▶ _Data to use_
=-=-=-=-=

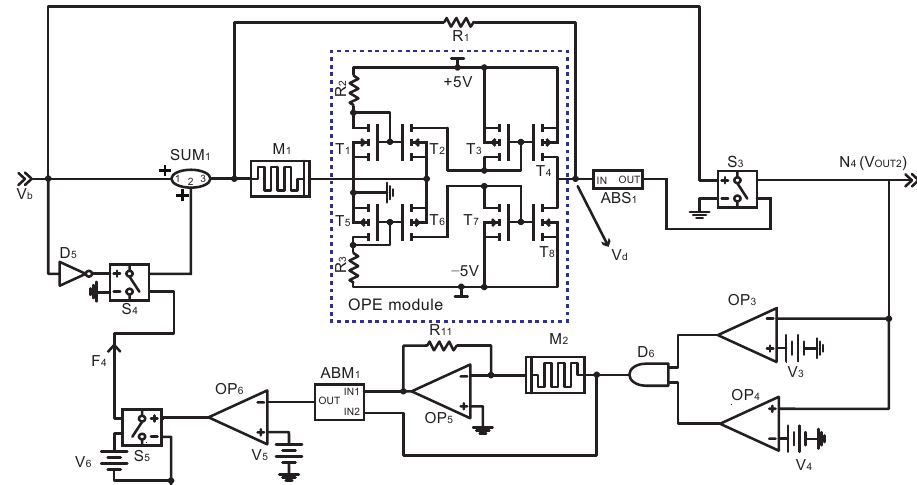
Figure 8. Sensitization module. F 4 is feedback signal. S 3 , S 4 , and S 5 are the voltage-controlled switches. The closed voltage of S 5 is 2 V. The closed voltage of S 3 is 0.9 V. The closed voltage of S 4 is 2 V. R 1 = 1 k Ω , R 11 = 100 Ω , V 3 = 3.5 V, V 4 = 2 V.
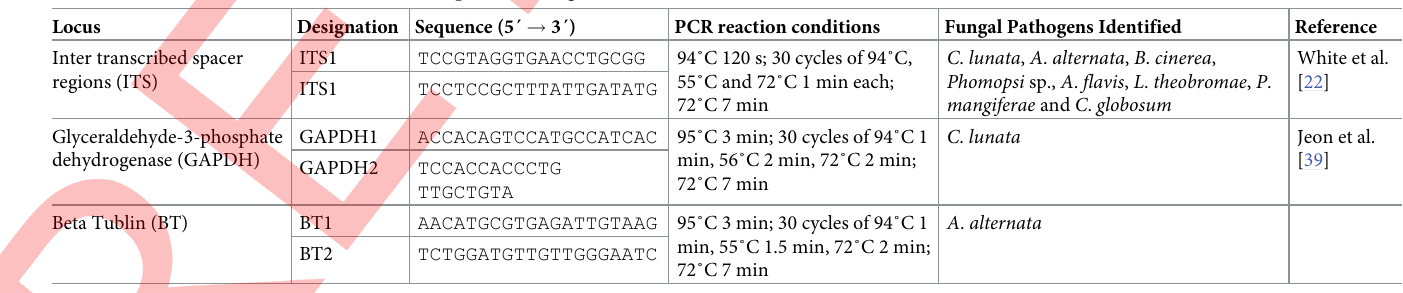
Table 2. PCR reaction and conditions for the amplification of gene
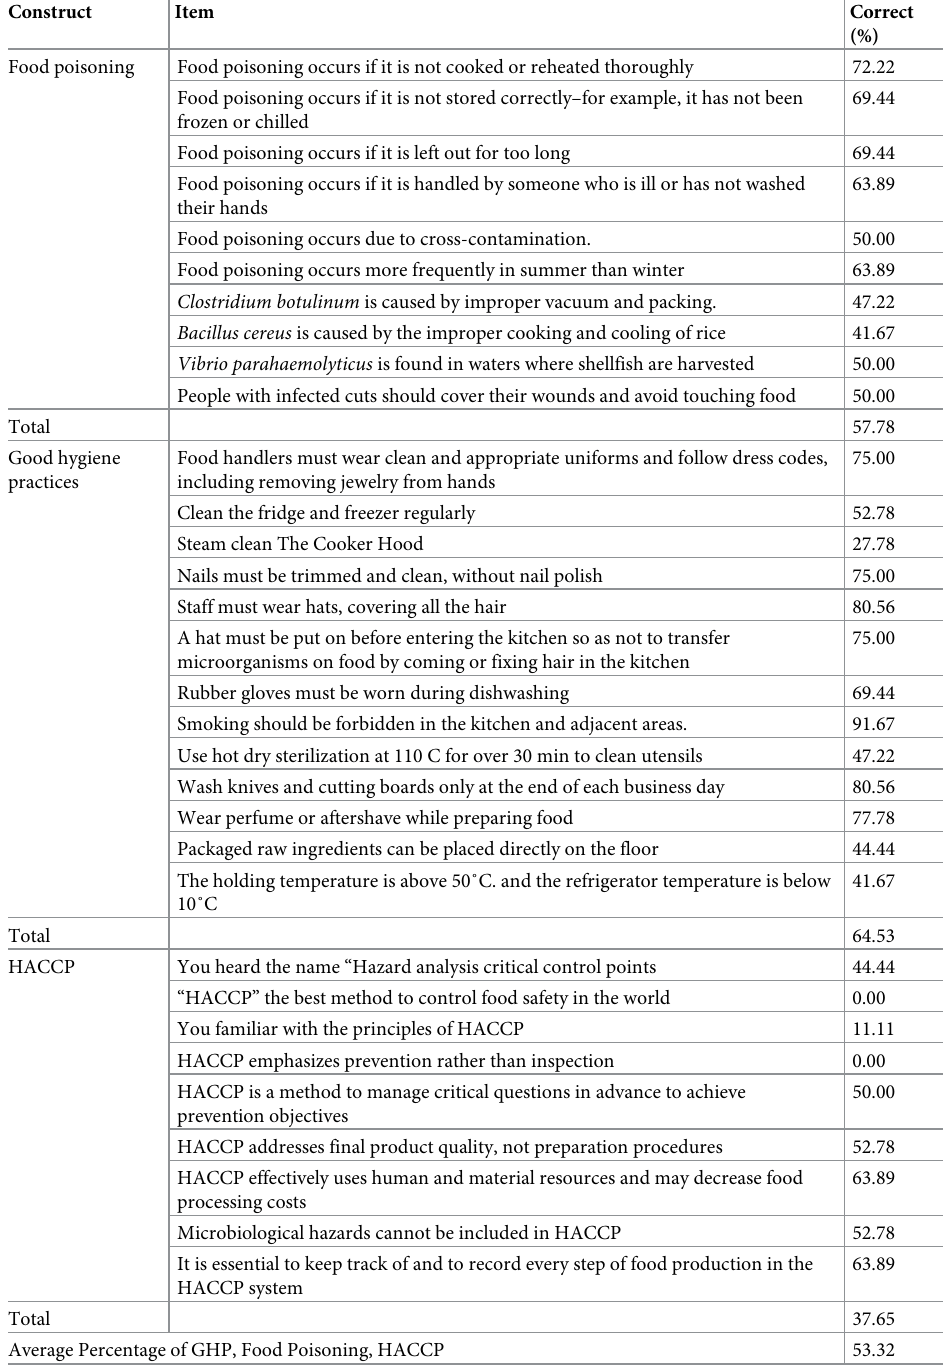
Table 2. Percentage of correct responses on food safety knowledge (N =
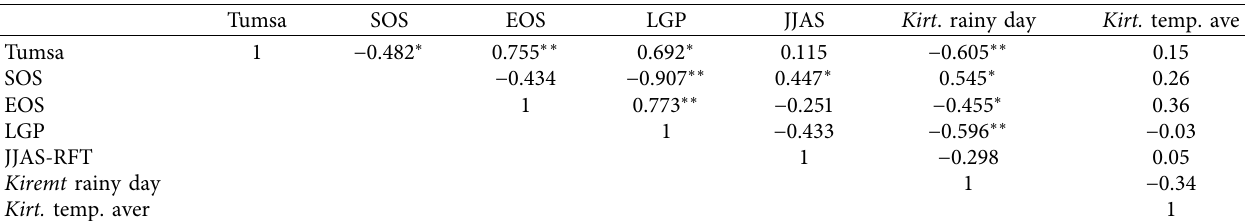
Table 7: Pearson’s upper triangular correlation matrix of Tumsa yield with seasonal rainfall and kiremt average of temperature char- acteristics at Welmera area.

=-=-=-=-=

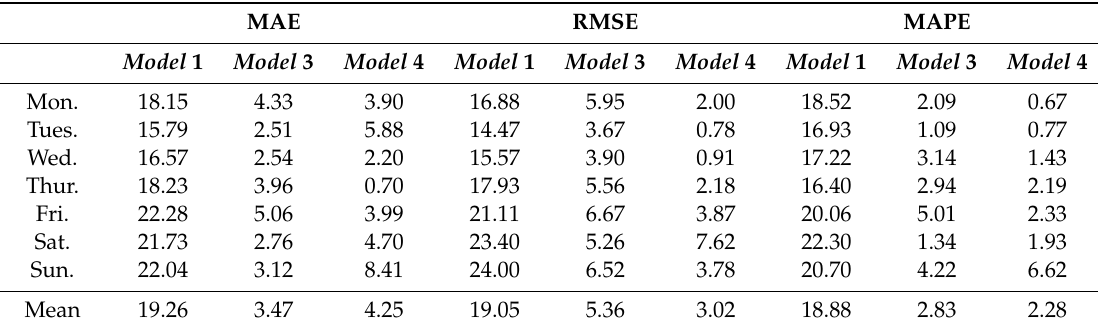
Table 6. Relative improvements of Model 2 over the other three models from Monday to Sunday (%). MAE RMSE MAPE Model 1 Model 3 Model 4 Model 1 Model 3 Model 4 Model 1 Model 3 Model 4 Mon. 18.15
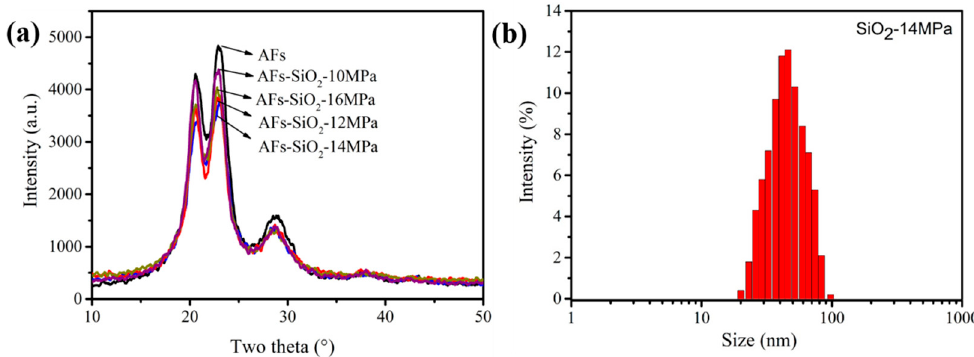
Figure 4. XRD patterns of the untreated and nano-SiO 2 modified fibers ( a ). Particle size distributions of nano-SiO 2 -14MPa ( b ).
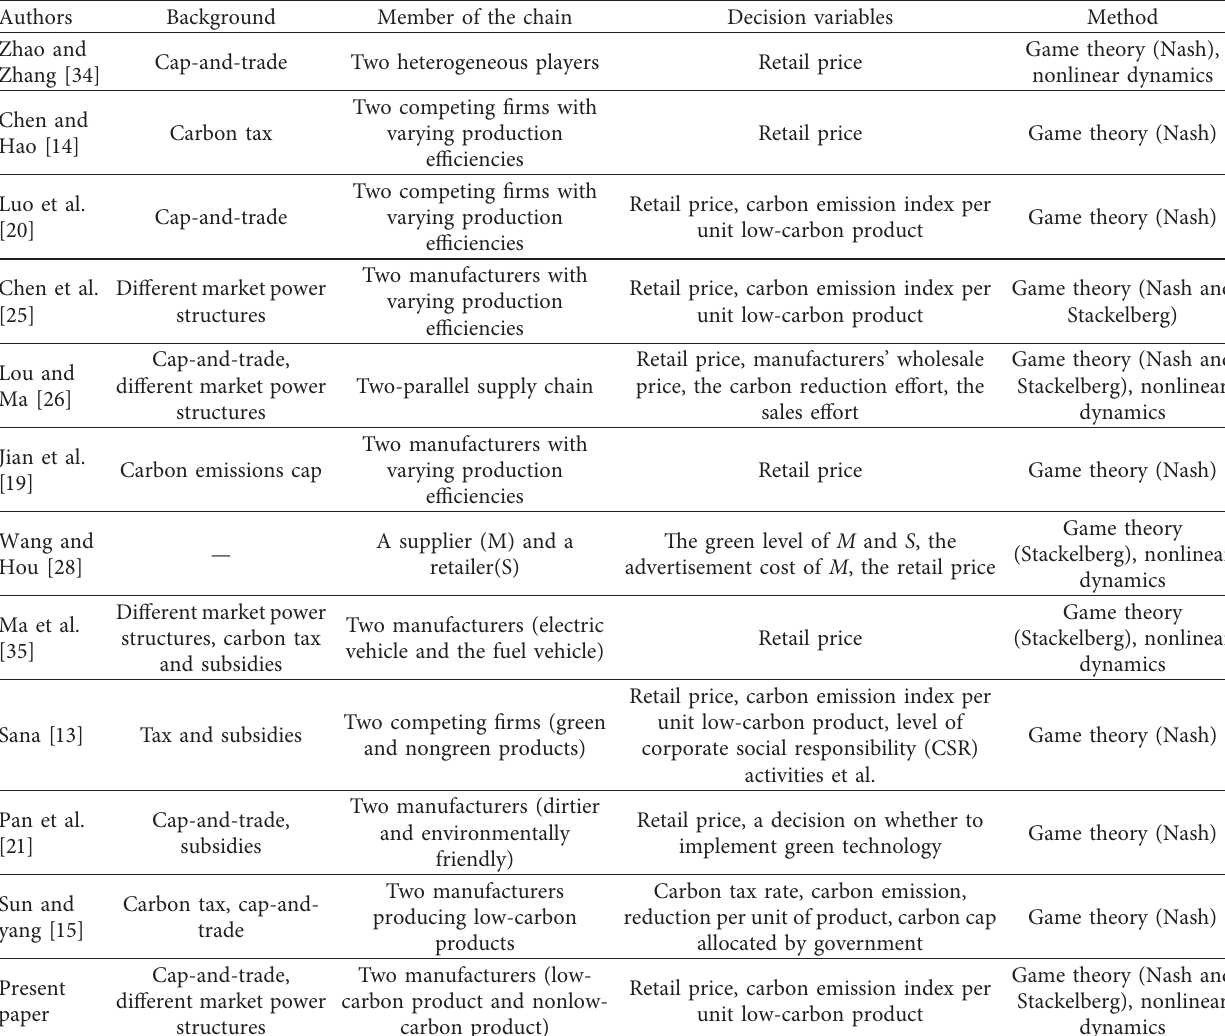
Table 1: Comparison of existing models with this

=-=-=-=-=

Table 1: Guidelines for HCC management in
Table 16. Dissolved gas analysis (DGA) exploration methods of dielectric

=-=-=-=-=

▶ _Required work_
Given the records above, return exactly the lines starting at the line containing "Table 1: Guidelines for HCC management in" and ending at the line containing "Table 16. Dissolved", including both.

▶ _Exercise solution_
Table 1: Guidelines for HCC management in
Table 16. Dissolved gas analysis (DGA) exploration methods of dielectric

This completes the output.